[[ SOURCE DATA open ]]
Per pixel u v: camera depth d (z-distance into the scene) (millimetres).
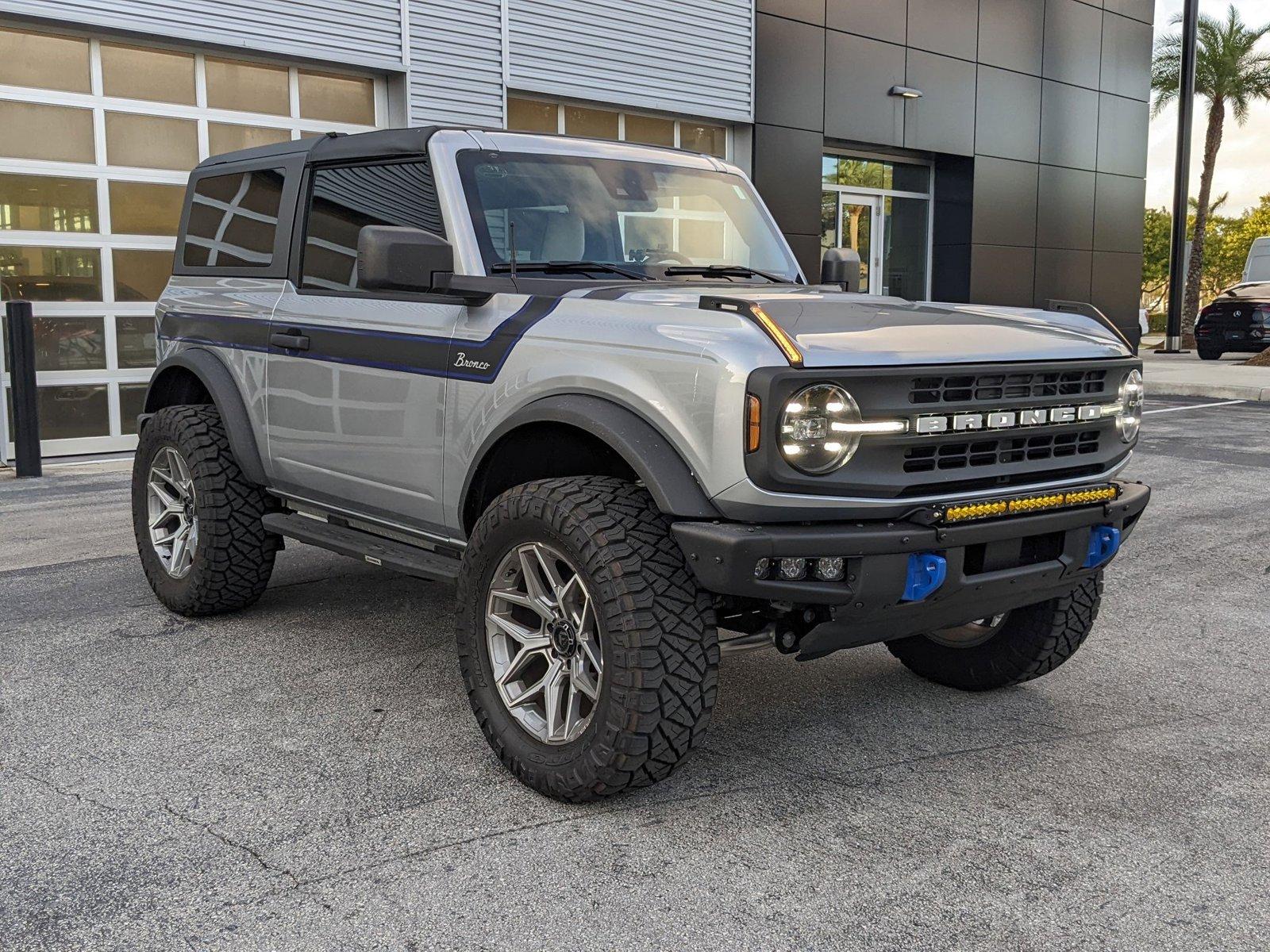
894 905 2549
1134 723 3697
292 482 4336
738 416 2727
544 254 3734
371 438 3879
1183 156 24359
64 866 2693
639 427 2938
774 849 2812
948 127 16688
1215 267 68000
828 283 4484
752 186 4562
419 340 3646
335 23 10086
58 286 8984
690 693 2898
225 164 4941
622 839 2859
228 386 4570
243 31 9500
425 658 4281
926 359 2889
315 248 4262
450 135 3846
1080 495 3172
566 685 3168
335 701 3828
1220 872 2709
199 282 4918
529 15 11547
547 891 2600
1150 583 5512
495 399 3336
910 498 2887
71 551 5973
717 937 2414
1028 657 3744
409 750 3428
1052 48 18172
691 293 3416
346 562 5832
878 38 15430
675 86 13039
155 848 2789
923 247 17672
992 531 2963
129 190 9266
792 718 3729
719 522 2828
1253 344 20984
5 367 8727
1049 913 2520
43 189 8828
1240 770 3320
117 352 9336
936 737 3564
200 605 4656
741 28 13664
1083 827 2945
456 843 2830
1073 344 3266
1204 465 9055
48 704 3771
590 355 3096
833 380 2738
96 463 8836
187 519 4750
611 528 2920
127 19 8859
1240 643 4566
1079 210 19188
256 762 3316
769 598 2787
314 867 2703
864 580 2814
[[ SOURCE DATA closed ]]
[[ SOURCE DATA open ]]
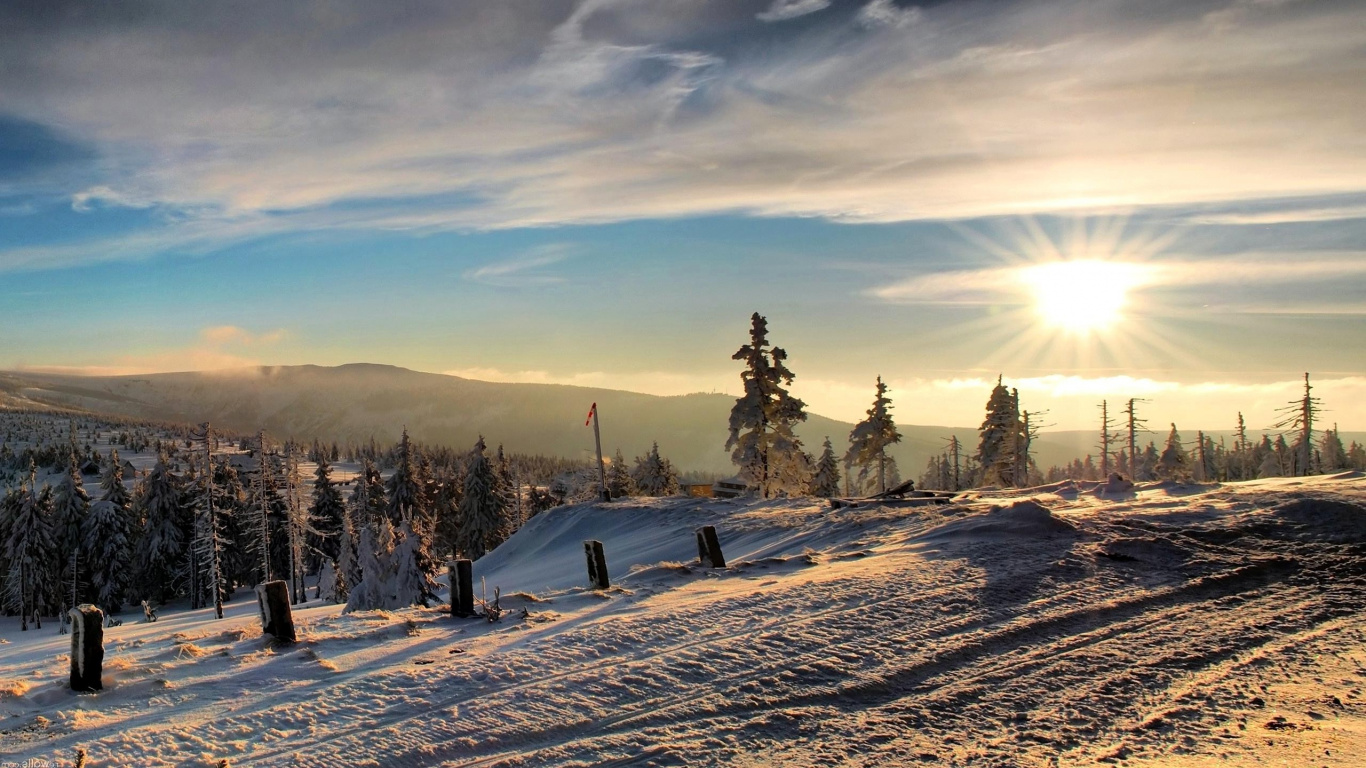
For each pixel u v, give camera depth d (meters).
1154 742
[[ SOURCE DATA closed ]]
WORK INSTRUCTIONS.
Look through the entries and return every line where "camera" appears.

EXERCISE OUTPUT.
Per pixel u v: camera depth d (z-distance into the scene) (millimetres).
For each pixel u v, give camera depth d (meters).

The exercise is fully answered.